• **Requirement**
The answer is to be an exact copy of the lines below running from the line with "small box: present" down to the line with "framed print: none [18,439,293,640]", both ends included, and nothing more.
[Given records]
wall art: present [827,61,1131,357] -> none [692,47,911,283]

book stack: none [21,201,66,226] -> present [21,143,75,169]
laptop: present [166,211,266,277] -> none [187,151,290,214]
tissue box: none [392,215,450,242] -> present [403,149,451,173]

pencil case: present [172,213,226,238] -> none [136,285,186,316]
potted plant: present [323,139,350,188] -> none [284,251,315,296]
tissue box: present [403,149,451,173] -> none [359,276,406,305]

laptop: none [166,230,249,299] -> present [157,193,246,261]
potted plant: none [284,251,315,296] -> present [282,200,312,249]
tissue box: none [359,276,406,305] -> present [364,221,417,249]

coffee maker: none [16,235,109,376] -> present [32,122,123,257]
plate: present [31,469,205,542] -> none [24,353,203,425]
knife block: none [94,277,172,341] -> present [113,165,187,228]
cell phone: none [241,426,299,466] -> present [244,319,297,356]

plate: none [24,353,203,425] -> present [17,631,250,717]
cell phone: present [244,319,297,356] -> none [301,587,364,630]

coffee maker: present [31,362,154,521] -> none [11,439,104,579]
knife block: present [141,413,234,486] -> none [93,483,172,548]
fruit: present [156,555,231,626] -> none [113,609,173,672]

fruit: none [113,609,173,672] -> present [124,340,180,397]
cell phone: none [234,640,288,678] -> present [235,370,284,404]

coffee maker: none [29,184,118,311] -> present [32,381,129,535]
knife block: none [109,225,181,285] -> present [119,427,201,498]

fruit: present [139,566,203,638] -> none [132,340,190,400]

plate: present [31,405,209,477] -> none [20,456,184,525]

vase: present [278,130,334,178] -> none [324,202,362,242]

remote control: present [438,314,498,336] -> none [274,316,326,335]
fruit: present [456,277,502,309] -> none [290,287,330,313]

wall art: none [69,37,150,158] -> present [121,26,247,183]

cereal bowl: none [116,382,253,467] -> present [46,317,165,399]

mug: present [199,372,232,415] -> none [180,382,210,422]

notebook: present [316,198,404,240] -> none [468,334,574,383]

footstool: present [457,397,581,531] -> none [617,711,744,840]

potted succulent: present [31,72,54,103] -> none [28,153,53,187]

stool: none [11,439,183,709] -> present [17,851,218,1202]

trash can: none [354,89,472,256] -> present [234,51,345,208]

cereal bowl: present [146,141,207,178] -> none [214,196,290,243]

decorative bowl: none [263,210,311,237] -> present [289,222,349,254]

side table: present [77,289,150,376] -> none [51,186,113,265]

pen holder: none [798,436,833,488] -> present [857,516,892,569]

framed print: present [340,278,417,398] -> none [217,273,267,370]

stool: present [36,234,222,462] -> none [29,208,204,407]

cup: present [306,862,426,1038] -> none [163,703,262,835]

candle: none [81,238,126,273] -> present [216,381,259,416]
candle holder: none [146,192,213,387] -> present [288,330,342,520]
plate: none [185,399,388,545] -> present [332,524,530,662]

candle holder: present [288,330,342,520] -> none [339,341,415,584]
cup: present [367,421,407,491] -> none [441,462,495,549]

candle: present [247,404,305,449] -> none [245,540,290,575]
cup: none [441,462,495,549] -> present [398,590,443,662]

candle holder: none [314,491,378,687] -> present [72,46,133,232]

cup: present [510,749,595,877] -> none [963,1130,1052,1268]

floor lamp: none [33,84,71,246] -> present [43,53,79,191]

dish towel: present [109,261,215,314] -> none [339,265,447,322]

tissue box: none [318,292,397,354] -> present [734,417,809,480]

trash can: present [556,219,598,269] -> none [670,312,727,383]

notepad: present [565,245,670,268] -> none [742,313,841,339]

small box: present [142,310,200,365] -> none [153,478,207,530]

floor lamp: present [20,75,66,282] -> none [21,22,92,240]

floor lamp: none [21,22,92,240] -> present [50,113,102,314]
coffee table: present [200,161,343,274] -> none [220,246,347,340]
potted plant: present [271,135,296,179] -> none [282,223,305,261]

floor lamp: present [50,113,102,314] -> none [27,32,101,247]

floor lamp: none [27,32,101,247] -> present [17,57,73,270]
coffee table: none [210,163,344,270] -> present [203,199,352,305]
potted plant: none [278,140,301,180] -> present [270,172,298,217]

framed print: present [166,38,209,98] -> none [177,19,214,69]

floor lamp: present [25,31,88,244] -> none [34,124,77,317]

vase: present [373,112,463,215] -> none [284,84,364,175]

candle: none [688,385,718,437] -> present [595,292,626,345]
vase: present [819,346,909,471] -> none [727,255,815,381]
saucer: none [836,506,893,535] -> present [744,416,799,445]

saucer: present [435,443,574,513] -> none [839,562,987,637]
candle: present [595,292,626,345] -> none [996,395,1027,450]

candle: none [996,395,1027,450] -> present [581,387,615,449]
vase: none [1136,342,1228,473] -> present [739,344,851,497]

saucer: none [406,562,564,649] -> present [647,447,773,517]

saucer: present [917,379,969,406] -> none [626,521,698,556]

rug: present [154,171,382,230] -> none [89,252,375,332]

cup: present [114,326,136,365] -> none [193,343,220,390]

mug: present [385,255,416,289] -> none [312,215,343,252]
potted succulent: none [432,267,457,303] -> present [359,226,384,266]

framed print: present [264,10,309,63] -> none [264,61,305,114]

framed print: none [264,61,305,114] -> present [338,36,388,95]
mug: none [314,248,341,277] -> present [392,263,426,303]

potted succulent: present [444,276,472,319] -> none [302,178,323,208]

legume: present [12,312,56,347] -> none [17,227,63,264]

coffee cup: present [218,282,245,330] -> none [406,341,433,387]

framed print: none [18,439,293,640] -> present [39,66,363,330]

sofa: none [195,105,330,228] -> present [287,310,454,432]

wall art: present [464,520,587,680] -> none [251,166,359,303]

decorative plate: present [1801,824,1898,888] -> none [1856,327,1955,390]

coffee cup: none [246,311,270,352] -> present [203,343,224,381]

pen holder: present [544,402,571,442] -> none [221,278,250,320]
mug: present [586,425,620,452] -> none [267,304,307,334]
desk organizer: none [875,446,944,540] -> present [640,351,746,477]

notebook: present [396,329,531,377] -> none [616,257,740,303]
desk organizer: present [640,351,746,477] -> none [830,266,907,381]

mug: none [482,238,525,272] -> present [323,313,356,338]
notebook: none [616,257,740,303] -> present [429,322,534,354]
[/Given records]
• **Result of the task**
small box: present [142,310,200,365] -> none [153,478,207,530]

floor lamp: present [20,75,66,282] -> none [21,22,92,240]

floor lamp: none [21,22,92,240] -> present [50,113,102,314]
coffee table: present [200,161,343,274] -> none [220,246,347,340]
potted plant: present [271,135,296,179] -> none [282,223,305,261]

floor lamp: present [50,113,102,314] -> none [27,32,101,247]

floor lamp: none [27,32,101,247] -> present [17,57,73,270]
coffee table: none [210,163,344,270] -> present [203,199,352,305]
potted plant: none [278,140,301,180] -> present [270,172,298,217]

framed print: present [166,38,209,98] -> none [177,19,214,69]

floor lamp: present [25,31,88,244] -> none [34,124,77,317]

vase: present [373,112,463,215] -> none [284,84,364,175]

candle: none [688,385,718,437] -> present [595,292,626,345]
vase: present [819,346,909,471] -> none [727,255,815,381]
saucer: none [836,506,893,535] -> present [744,416,799,445]

saucer: present [435,443,574,513] -> none [839,562,987,637]
candle: present [595,292,626,345] -> none [996,395,1027,450]

candle: none [996,395,1027,450] -> present [581,387,615,449]
vase: none [1136,342,1228,473] -> present [739,344,851,497]

saucer: none [406,562,564,649] -> present [647,447,773,517]

saucer: present [917,379,969,406] -> none [626,521,698,556]

rug: present [154,171,382,230] -> none [89,252,375,332]

cup: present [114,326,136,365] -> none [193,343,220,390]

mug: present [385,255,416,289] -> none [312,215,343,252]
potted succulent: none [432,267,457,303] -> present [359,226,384,266]

framed print: present [264,10,309,63] -> none [264,61,305,114]

framed print: none [264,61,305,114] -> present [338,36,388,95]
mug: none [314,248,341,277] -> present [392,263,426,303]

potted succulent: present [444,276,472,319] -> none [302,178,323,208]

legume: present [12,312,56,347] -> none [17,227,63,264]

coffee cup: present [218,282,245,330] -> none [406,341,433,387]

framed print: none [18,439,293,640] -> present [39,66,363,330]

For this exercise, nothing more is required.